[WHAT IS NEEDED]
Please reproduce all of the material below word for word, leaving the pictures out of your answer.

**** SOURCE MATERIAL

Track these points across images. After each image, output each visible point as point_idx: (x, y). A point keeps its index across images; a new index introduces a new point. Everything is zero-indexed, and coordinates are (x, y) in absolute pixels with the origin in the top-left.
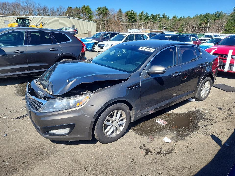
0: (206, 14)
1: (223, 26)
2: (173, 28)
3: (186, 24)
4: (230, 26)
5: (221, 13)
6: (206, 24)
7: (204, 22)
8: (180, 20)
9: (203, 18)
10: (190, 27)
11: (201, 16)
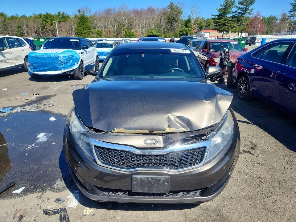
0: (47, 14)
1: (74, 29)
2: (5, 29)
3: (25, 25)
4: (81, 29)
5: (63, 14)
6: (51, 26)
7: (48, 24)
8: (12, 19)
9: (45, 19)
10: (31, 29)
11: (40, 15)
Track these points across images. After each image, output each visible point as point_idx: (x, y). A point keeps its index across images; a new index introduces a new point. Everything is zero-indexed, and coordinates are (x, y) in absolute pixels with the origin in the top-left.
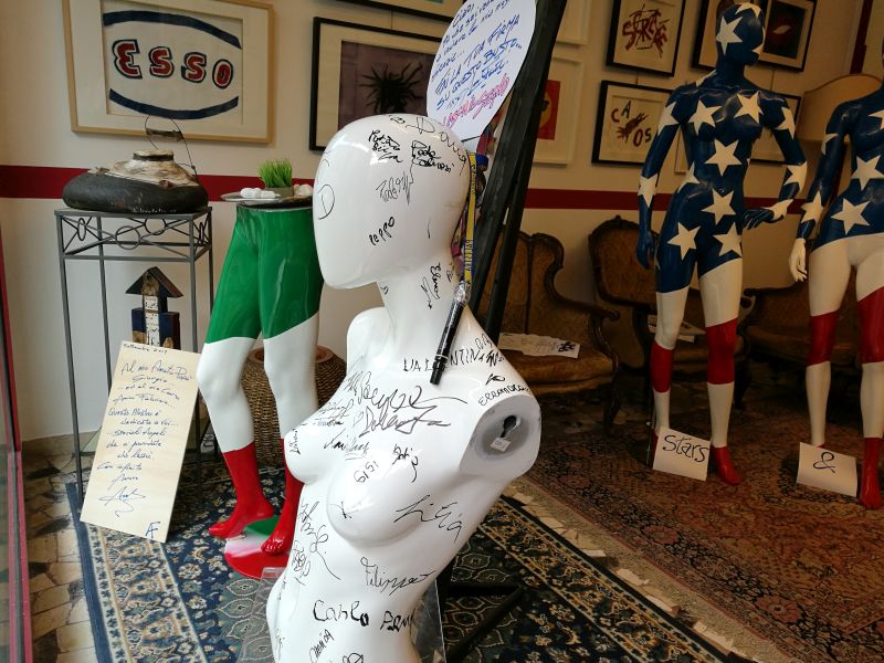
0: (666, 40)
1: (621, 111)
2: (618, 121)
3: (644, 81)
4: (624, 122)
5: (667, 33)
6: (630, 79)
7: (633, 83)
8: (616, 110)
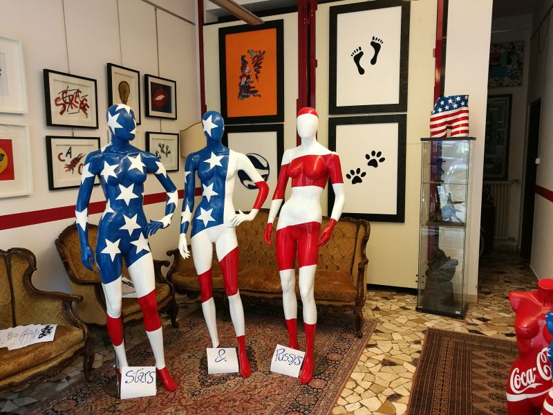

********

[EXERCISE RESPONSE]
Track these points across images. After each image, output each visible point as point_idx: (x, y). A point keeps its index across images; a new index introduces a new point. Everything is zero-indexed, and coordinates are (x, y) in absolute pixels with the origin in the top-left.
0: (206, 14)
1: (223, 26)
2: (173, 28)
3: (186, 24)
4: (230, 26)
5: (221, 13)
6: (206, 24)
7: (204, 22)
8: (180, 20)
9: (203, 18)
10: (190, 27)
11: (201, 16)
0: (47, 14)
1: (74, 29)
2: (5, 29)
3: (25, 25)
4: (81, 29)
5: (63, 14)
6: (51, 26)
7: (48, 24)
8: (12, 19)
9: (45, 19)
10: (31, 29)
11: (40, 15)
Track these points across images. After each image, output each visible point as point_idx: (x, y). A point keeps its index across images; a new index introduces a new point. Everything is zero-indexed, and coordinates are (x, y) in absolute pixels with the origin in the top-left.
0: (666, 40)
1: (621, 111)
2: (618, 121)
3: (644, 81)
4: (624, 122)
5: (667, 33)
6: (630, 79)
7: (633, 83)
8: (616, 110)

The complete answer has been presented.